WITH no nose landing gear and a crash on the cards, the cockpit crew of a US-Bangla domestic flight to Cox’s Bazar kept them cool and landed their Boeing 737 with 171 lives on board in Chattogram on Wednesday. Luckily nobody was seriously hurt during the emergency landing.
Flight BS-141 took off from Dhaka, with 164 passengers, including 11 children, and 7 crew members. As the cockpit crew, led by Capt Mohammad Zakaria, was preparing to land in Cox’s Bazar, they realised the nose landing gear did not extend and locked in place. The pilots decided to head towards Chattogram’s Shah Amanat International Airport as that was better equipped to deal with an emergency.
This is the second accident regarding a US Bangla plane this year. While the first one was possibly due to pilot error but this time the reversed is happened. The fact is that — the passengers were saved because of the pilot’s smartness.
The question remains as to why the landing gears did not extend. This is a critical physical malfunction of the plane and it should have been detected as technical flaws. The department of civil aviation is the ultimate authority responsible for safety of the every aircraft that takes off from our airport.
After the first US Bangla crash pilots reported to media about how the airlines in their bid to maximise profit allegedly overwork their pilots, send-off flights even when the rules don’t permit, or even sometimes hide defects because grounding of aircraft means a huge amount of loss. Our question is concerning the role of the Ministry of Civil Aviation.

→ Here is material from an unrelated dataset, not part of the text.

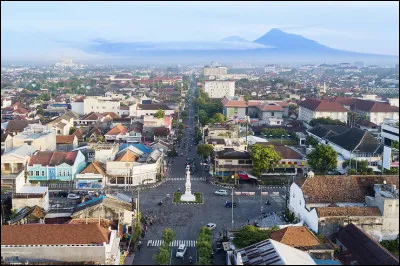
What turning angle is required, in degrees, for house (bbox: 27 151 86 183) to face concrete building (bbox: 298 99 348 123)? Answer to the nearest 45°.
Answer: approximately 135° to its left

Pilots alleged that they are forced by management to operate in situations where it’s prudent not to fly. Maintaining flight schedule and commercial considerations take precedence over flight safety. Private carriers try to land even when the situation is least favourable. They try to depart for a destination in rough weather even with a very marginal visibility, they compromise on technical issues, fly without weather radar, forbid pilots to give entry in the engineering log especially at outstations as grounding would cost money. The airlines must be held responsible and the accountability for safety of the flights cannot be avoided by the Ministry Of Civil Aviation. The truth is the ministers are useless for the running the ministries as it is easy for them to shift the blame to others.
It’s once again a failure of the regulatory authority like CAAB as they have failed to enforce the safety regulation. The private airlines should also think about passengers’ safety. Pilots alleged in March of this year that certain officials of Civil Aviation could be bought off by the private airlines — if true it is a most serious allegation which needs to be promptly addressed.
But the nature of our government is that it has no responsibility to perform its own duty. Everybody is busy in making money. This situation must end. Public servants must serve the people or go.